Depending on how you want to show the available versions on the Elixir pages,
you may have to apply substitutions to each tag string, for example to add
a `v` prefix if missing, for consistency with how other project versions are
shown. You may also decide to ignore specific tags. All this can be done
by redefining the default `list_tags()` function in a new `projects/<projectname>.sh`
file. Here's an example (`projects/zephyr.sh` file):

 list_tags()
 {
     echo "$tags" |
     grep -v '^zephyr-v'
 }

Note that `<project_name>` *must* match the name of the directory that
you created under `LXR_PROJ_DIR`.

The next step is to make sure that versions are classified as you wish
in the version menu. This classification work is done through the
`list_tags_h()` function which generates the output of the `./scripts.sh list-tags -h`
command.
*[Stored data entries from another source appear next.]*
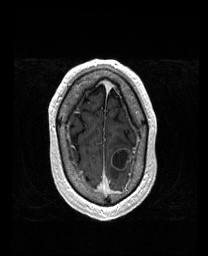
Brain MRI from a brain-tumour surgery series, one axial slice; position 151 of 192 along the scan axis; T1-weighted post-contrast; 1 mm slice thickness; 208 × 256 image matrix. From the clinical record (not read from this slice): histopathology: Metastatic Carcinoma from Lung Adenocarcinoma; tumour location: Left Frontal.
Structures marked on this image (expert manual segmentation):
- tumour: box from (x=113, y=148) to (x=132, y=169) px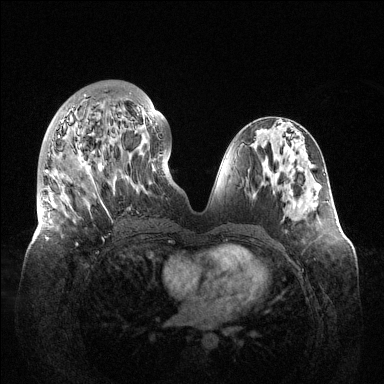
Breast MRI (dynamic contrast-enhanced), one axial slice; slice 56 of 144 in the series (ordered by position); dynamic contrast-enhanced series, time point 2 of 6 at this slice position (early post-contrast); 1.5 T; TE 1.5 ms, TR 4.6 ms; 384 × 384 image matrix, field of view 420 × 420 mm. Female patient.
Annotated regions visible in this slice (semi-automatic segmentation, software-assisted and operator-edited):
- enhancing-tissue mask used for the functional tumour volume (all voxels passing the contrast-enhancement thresholds inside the analysis volume; usually the tumour): bounding box (x1, y1, x2, y2) in pixels: (40, 93, 158, 246)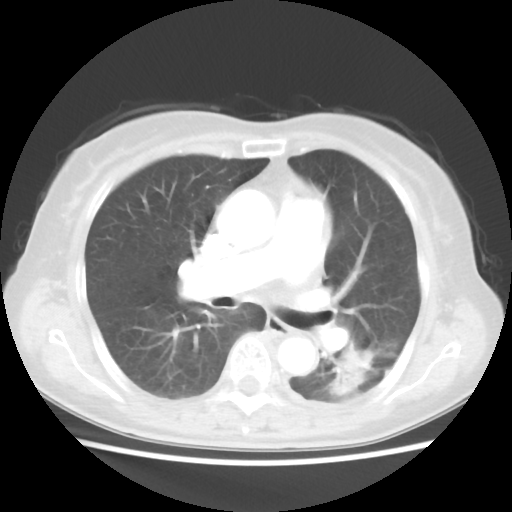
Chest CT, one axial slice. Slice 21 of 40 in the series (ordered by position). Lung window (W 1500 / L -600 HU). 5 mm slice thickness. 512 × 512 image matrix. Female patient, age 69 years. From the clinical record (not read from this slice): clinical TNM (as recorded): T1c N0 M0.
Structures marked on this image (bounding box drawn by a radiologist):
- lung tumour (recorded histology: adenocarcinoma): bounding box [x1, y1, x2, y2] px = [334, 343, 372, 398]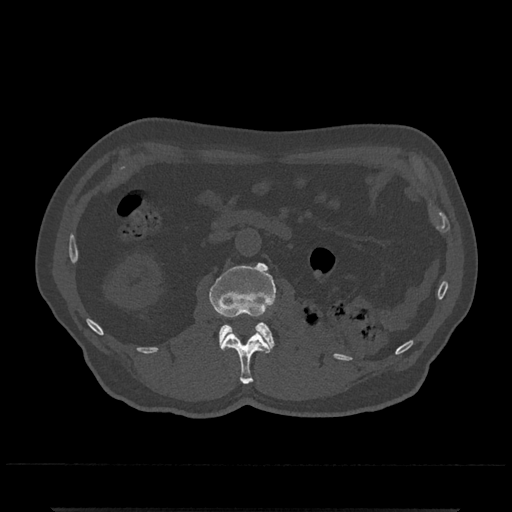
CT including the spine, one axial slice; position 325 of 797 along the scan axis; bone window (W 1800 / L 400 HU); 0.5 mm slice thickness; 512 × 512 image matrix, field of view 393 × 393 mm. Patient: male, 67 years. From the clinical record (not read from this slice): primary cancer: prostate.
Structures marked on this image (semi-automatically segmented with operator editing):
- L1 vertebra: bounding box <221,331,270,385> (left, top, right, bottom; pixels)
- L2 vertebra: <210,262,277,351>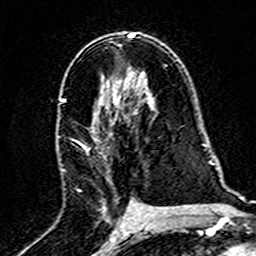
Breast MRI (dynamic contrast-enhanced), one axial slice. Cropped to one breast. Dynamic contrast-enhanced series, time point 2 of 7 at this slice position (early post-contrast). 3 T. TE 4.6 ms, TR 7.4 ms. 1 mm slice thickness. 256 × 256 image matrix, field of view 144 × 144 mm. Female patient.
Annotated regions visible in this slice (semi-automatically segmented with operator editing):
- enhancing-tissue mask used for the functional tumour volume (all voxels passing the contrast-enhancement thresholds inside the analysis volume; usually the tumour): box from (x=57, y=97) to (x=89, y=148) px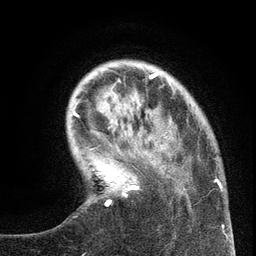
Breast MRI (dynamic contrast-enhanced), one axial slice; position 29 of 134 along the scan axis; cropped to one breast; dynamic contrast-enhanced series, time point 2 of 6 at this slice position (early post-contrast); 3 T; TE 2.7 ms, TR 5.6 ms; 1.2 mm slice thickness; 256 × 256 image matrix, field of view 160 × 160 mm. Female patient.
Structures marked on this image (semi-automatically segmented with operator editing):
- enhancing-tissue mask used for the functional tumour volume (all voxels passing the contrast-enhancement thresholds inside the analysis volume; usually the tumour): bounding box (x1, y1, x2, y2) in pixels: (100, 132, 220, 206)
Here's what you get for the Linux project:

 v4 v4.16 v4.16
 v4 v4.16 v4.16-rc7
 v4 v4.16 v4.16-rc6
 v4 v4.16 v4.16-rc5
 v4 v4.16 v4.16-rc4
 v4 v4.16 v4.16-rc3
 v4 v4.16 v4.16-rc2
 v4 v4.16 v4.16-rc1
 ...

The first column is the top level menu entry for versions.
The second one is the next level menu entry, and
the third one is the actual version that can be selected by the menu.
Note that this third entry must correspond to the exact
name of the tag in git.

If the default behavior is not what you want, you will have
to customize the `list_tags_h` function.

You should also make sure that Elixir properly identifies
the most recent versions:

 ./script.sh get-latest

If needed, customize the `get_latest()` function.
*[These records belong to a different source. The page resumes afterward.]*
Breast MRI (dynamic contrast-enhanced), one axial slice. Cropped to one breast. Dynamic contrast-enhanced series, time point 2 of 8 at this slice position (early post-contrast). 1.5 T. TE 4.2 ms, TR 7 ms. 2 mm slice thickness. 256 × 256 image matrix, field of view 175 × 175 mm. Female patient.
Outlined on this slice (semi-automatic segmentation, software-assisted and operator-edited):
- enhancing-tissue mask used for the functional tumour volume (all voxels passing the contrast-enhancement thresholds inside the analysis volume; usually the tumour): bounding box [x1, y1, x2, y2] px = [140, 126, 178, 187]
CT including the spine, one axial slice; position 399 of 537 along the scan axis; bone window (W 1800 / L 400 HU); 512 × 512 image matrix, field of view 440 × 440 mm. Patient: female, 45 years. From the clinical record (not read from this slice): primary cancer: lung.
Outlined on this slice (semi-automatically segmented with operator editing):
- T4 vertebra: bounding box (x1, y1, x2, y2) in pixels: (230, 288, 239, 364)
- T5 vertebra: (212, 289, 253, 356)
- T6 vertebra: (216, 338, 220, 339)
If you want to enable support for `compatible` properties in Devicetree files,
add `dts_comp_support=1` at the beginning of `projects/<projectname>.sh`.
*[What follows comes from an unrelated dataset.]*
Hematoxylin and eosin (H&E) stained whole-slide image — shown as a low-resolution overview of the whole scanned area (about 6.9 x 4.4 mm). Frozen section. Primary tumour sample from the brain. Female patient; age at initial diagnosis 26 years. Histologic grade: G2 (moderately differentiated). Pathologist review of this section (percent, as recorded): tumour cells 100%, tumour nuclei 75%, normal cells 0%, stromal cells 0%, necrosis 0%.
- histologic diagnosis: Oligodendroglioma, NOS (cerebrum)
You are now ready to generate Elixir's database for your
new project:

 ./update.py <number of threads>

You can then check that Elixir works through your http server.

== Coding style

If you wish to contribute to Elixir's Python code, please
follow the https://www.python.org/dev/peps/pep-0008/[official coding style for Python].

== How to send patches

The best way to share your contributions with us is to https://github.com/bootlin/elixir/pulls[file a pull
request on GitHub].

= Automated testing

Elixir includes a simple test suite in `t/`.  To run it,
from the top-level Elixir directory, run:

 prove

The test suite uses code extracted from Linux v5.4 in `t/tree`.

== Licensing of code in `t/tree`

The copied code is licensed as described in the https://git.kernel.org/pub/scm/linux/kernel/git/torvalds/linux.git/plain/COPYING[COPYING] file included with
Linux.  All the files copied carry SPDX license identifiers of `GPL-2.0+` or
`GPL-2.0-or-later`.  Per https://www.gnu.org/licenses/gpl-faq.en.html#AllCompatibility[GNU's compatibility table], GPL 2.0+ code can be used
under GPLv3 provided the combination is under GPLv3.  Moreover, https://www.gnu.org/licenses/license-list.en.html#AGPLv3.0[GNU's overview
of AGPLv3] indicates that its terms "effectively consist of the terms of GPLv3"
plus the network-use paragraph.  Therefore, the developers have a good-faith
belief that licensing these files under AGPLv3 is authorized.  (See also https://github.com/Freemius/wordpress-sdk/issues/166#issuecomment-310561976[this
issue comment] for another example of a similar situation.)

= License

Elixir is copyright (c) 2017--2020 its contributors.  It is licensed AGPLv3.
See the `COPYING` file included with Elixir for details.